Every day, I wake up and decide how to best use my time.
Should I be looking for stocks to buy?
Should I be spending more time finding stocks to sell?
Or should I be allocating capital to entirely different assets?
That’s what we do here at TrendLabs — identify the type of market environment we’re in, and then decide which tools and strategies fit that environment best.
It’s never an “all clear” to buy or sell. This is a weight-of-the-evidence process. We gather the data, assess the setup, and then attack.
Today we’re breaking it down into three parts: what’s good about the current stock market regime, what’s bad about it, and what’s just plain ugly.
Still a Secular Bull Market
It always comes back to time horizon, right?
Maybe you’re a short-term swing trader. Maybe you’re a long-term investor. Maybe you’re somewhere in between.
What we do know for sure is that asset prices trend — and the longer your timeframe, the more important that trend becomes. (If you missed it, go read my post on timeframes from last month.)
Right now, the most bullish data on the board is that long-term trends remain firmly intact across stock markets around the world — not just in the U.S.
This is the good: The S&P500, Dow Jones Industrial Average, Nasdaq100 and Russell 2000 Small-cap Indexes all finished October with their highest monthly closes on record.
Europe, Japan, China, Latin America, and London all went out at new highs for the cycle as well.
This isn’t just a U.S. bull market.
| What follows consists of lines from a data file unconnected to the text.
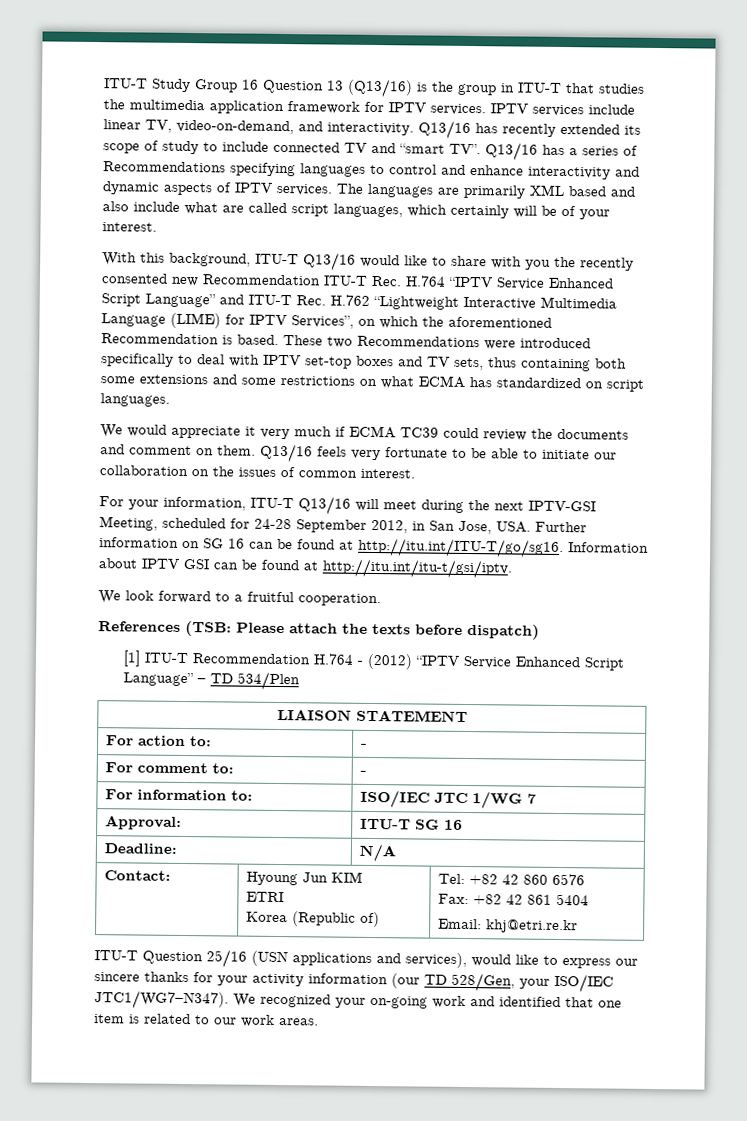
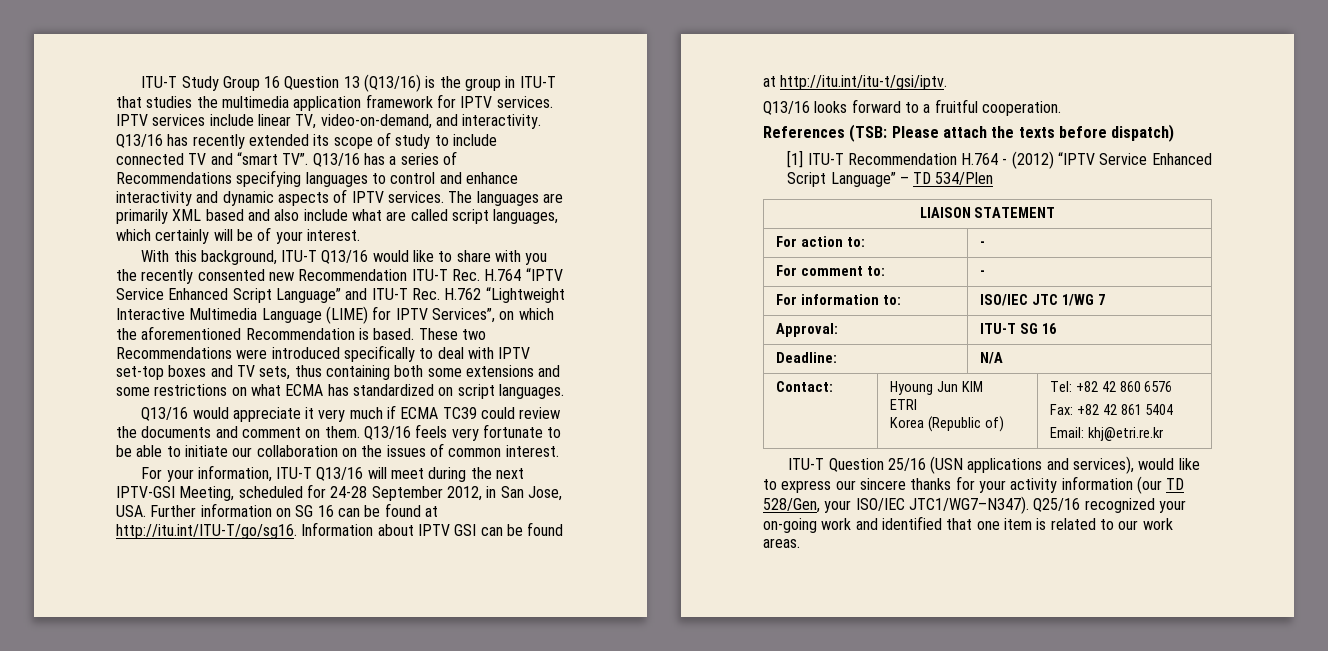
[100,424,123,438] We -> [141,407,189,421] Q13/16
[98,590,154,604] We look -> [763,101,848,115] Q13/16 looks
[233,993,256,1007] We -> [1033,498,1081,512] Q25/16

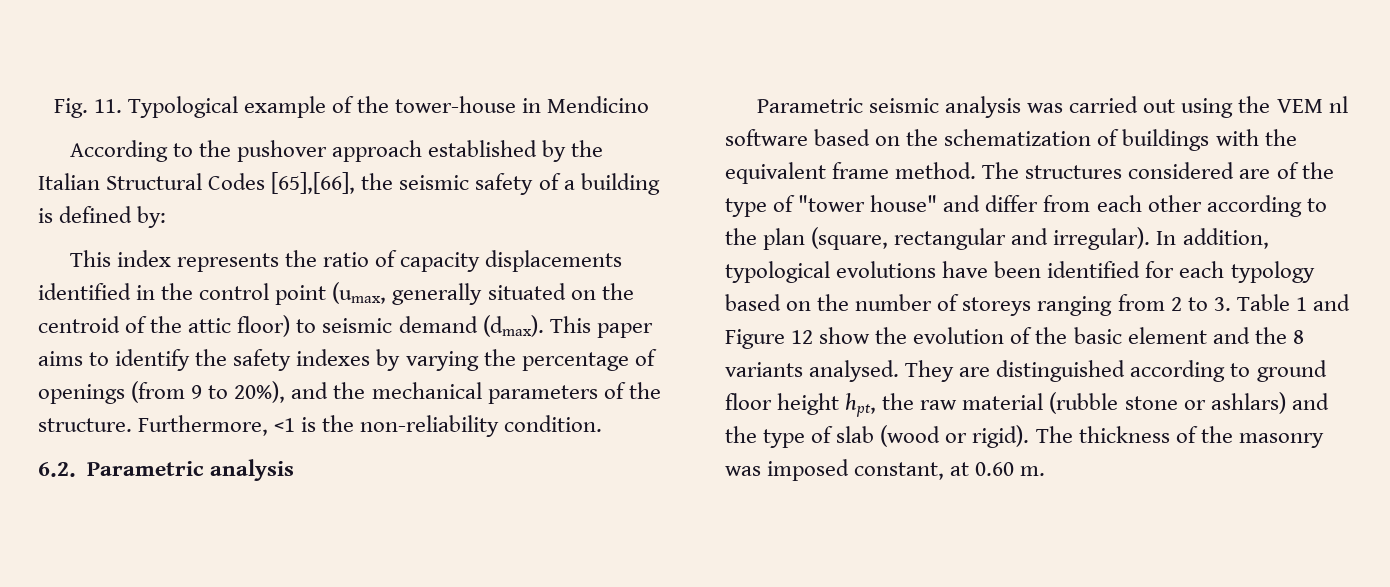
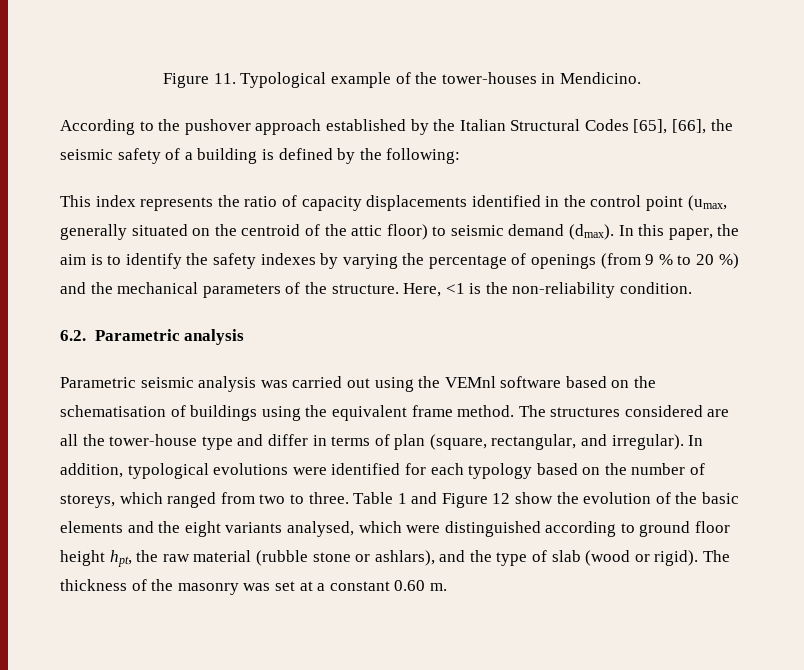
[53,98,88,118] Fig. -> [163,73,210,88] Figure
[395,96,650,113] tower-house in Mendicino -> [441,72,641,84] tower-houses in Mendicino.
[271,172,356,194] [65],[66], -> [633,119,707,134] [65], [66],
[137,206,167,228] by: -> [337,148,461,164] by the following:
[549,316,653,338] [38,351,83,366] This paper aims -> [618,224,740,240] [60,254,103,265] In this paper, the aim is
[208,381,286,403] to 20%), -> [658,253,739,269] % to 20 %)
[138,415,269,436] Furthermore, -> [403,283,442,297] Here,
[1276,96,1348,113] VEM nl -> [444,376,496,388] VEMnl
[944,129,1092,146] schematization -> [60,405,166,417] schematisation
[1215,129,1259,146] with -> [261,406,301,421] using
[1276,162,1334,179] [725,195,1327,217] [725,228,757,245] of the type of "tower house" and differ from each other according to the -> [60,434,390,450] all the tower-house type and differ in terms of
[894,228,1007,250] rectangular -> [491,434,577,450] rectangular,
[942,261,1042,278] have been -> [292,467,327,475] were
[962,294,1231,316] storeys ranging from 2 to 3. -> [60,492,349,508] storeys, which ranged from two to three.
[1127,327,1304,344] [725,360,991,382] element and the 8 variants analysed. They are -> [60,521,441,537] elements and the eight variants analysed, which were
[1210,392,1286,414] ashlars) -> [374,550,435,566] ashlars),
[767,459,970,481] imposed constant, at -> [274,581,390,591] set at a constant

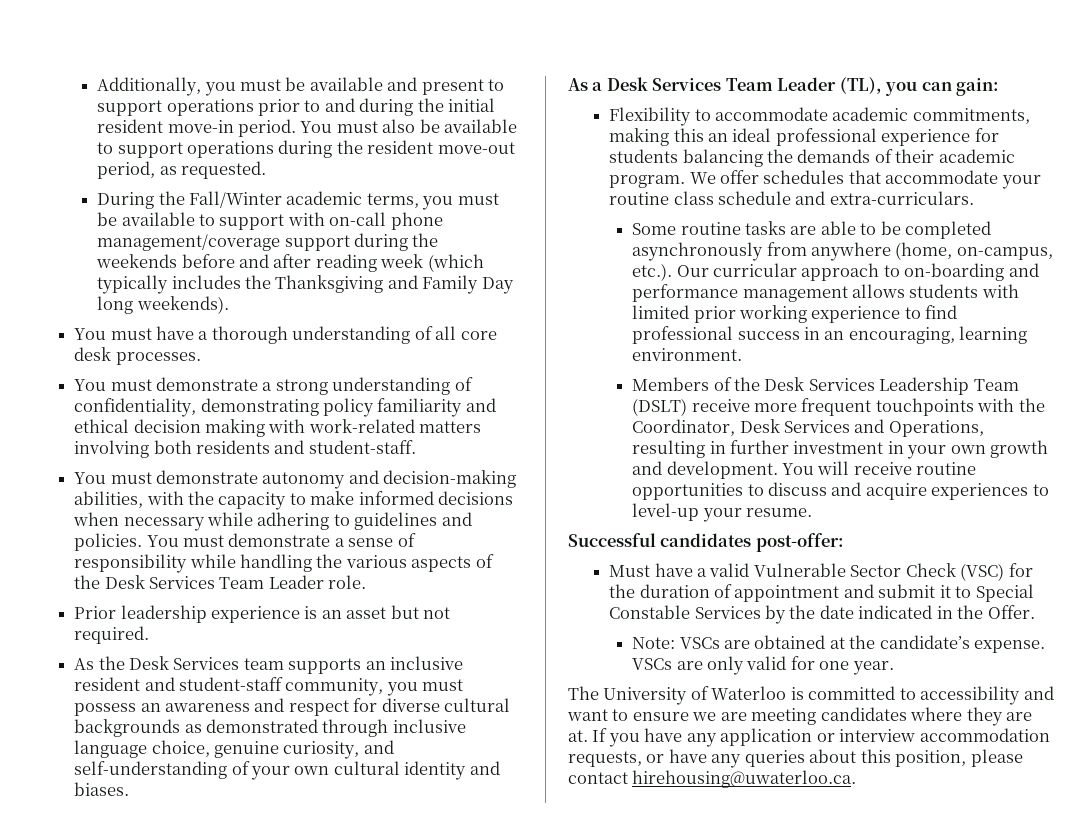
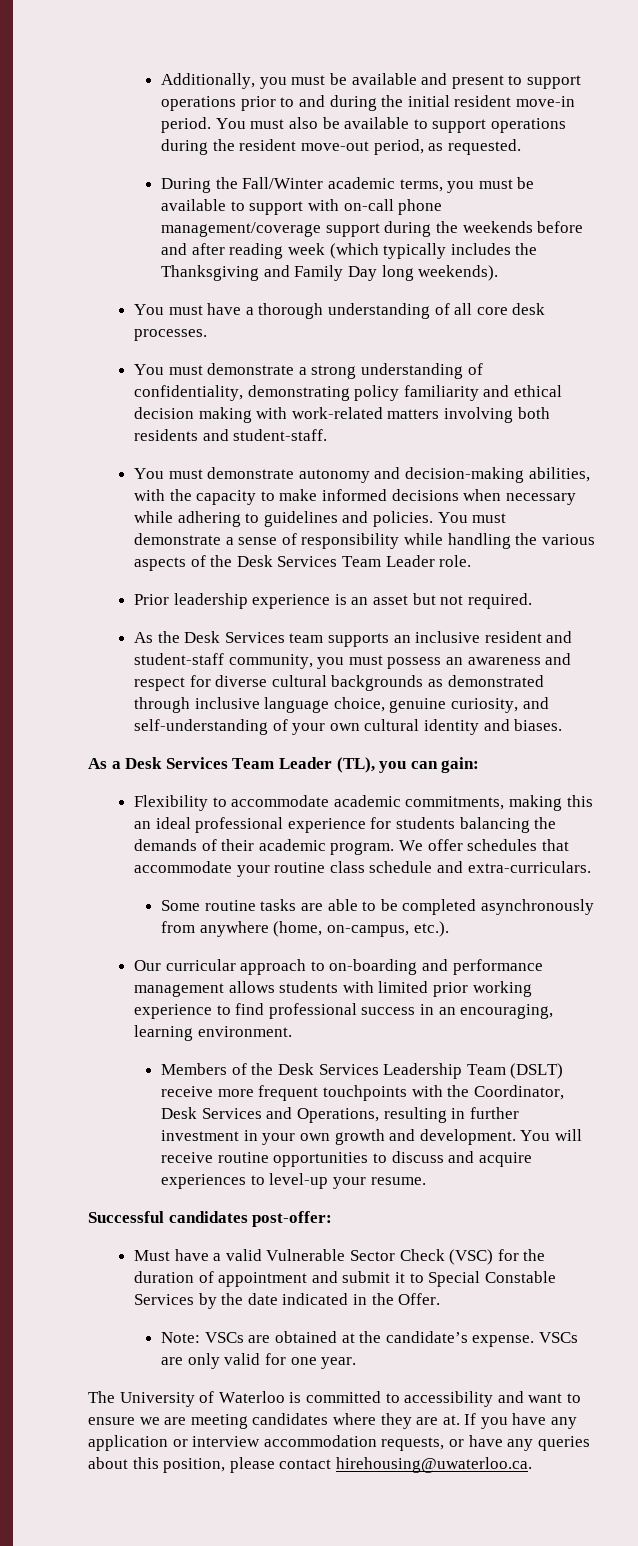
(673, 272) none -> (449, 929) //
It’s a bull market for Earthlings.
The Traffic Jam Continues
Back in early October, we talked about what this market correction should feel like — and the traffic jam analogy still fits perfectly.
This is the bad part of the current environment: There’s simply more supply than demand for stocks at these levels.
In other words, there are still plenty of investors looking to sell into strength, no matter how strong the longer-term trend remains.
The best example of this continues to be the Russell 2000:

This chart of the small-cap index remains the cleanest visual of overhead supply in today’s market — and it’s also one of the most important gauges of market breadth we have.
Remember what we discussed on Sunday: If the Russell 2000 is in an uptrend, you probably don’t have a breadth problem. (If you missed it, here’s Not Weak Breadth, Just Sour Grapes.)
As we’ve discussed, the percentage of stocks on the NYSE that are above their 200-day moving average (in other words, in uptrends), peaked back on September 11. (See Here’s Why Stock Prices Will Fall.)
But keep in mind that we’ve yet to see a breakdown to new lows for this measure. So that’s one of the things on my radar for this week.
Losing the Leaders?
The good news is that the worst part about this market can easily be corrected with one day of action, AND it falls within the context of a strong uptrend.
So even the ugly here needs to be viewed within the context of the current cycle.
This is a chart of the First Trust Nasdaq-100 Equal-Weighted Index Fund (QQEW) failing to hold on to its breakout from last week.
Momentum is also putting in a bearish divergence, which doesn’t help the situation:

This index gives each of the 100 stocks an equal weighting, rather than the larger companies representing a larger percentage of the overall index, like the market-cap weighted Nasdaq-100 (QQQ).
This chart above is another classic example of the overhead supply in this market that we’ve been talking about since last month. It’s part of the congestion, or “traffic jam,” if you will.
The longer the equal-weight Nasdaq-100 (QQEW) is below 144, the longer this correction will last. Same with the Russell 2000 Index (IWM). That’s the “resistance,” as we call it.
It doesn’t mean the market is going to crash, or that we’re beginning some kind of epic bear market. It’s just the same ongoing correction that we’ve been talking about for over a month.
Some More Good News
It’s a bull market, at the end of the day.
So even though this post is mostly about the bad, the ugly, and the wave of selling pressure we’ve seen in recent weeks, the bigger picture remains the same: We’re still in a powerful uptrend, and there’s little to no evidence that it’s over.
Sector rotation is the lifeblood of a bull market. We know this — and we keep seeing it.
Healthcare was the worst sector. Then it became the best.
Energy was the worst, and now it’s heating up again — we’ve been buyers there.
And I think Transportation belongs on that same list.
Expeditors International (EXPD) yesterday had its best earnings reaction in nearly two decades, closing at new all-time highs.
That’s one of the bellwethers of the Dow Jones Transportation Average:

This doesn’t look like a top. It looks like a giant base ready to launch the next leg of the bull market.
Once this market finishes digesting the overhead supply from the past month, I think we’ll be talking about Transportation stocks leading the charge — and a lot of investors won’t be too happy about it, because they won’t own them.
We already own two of these names in our Divergence Portfolio, and my suspicion is we’ll be adding more soon.
That’s how I see the good, the bad, and the ugly in this market.
To be clear, the good is actually great.
The bad has already been bad for a month.
And the ugly? It’s ugly like a pug. Sure, it looks like it ran face-first into a wall… but it’s still kind of cute.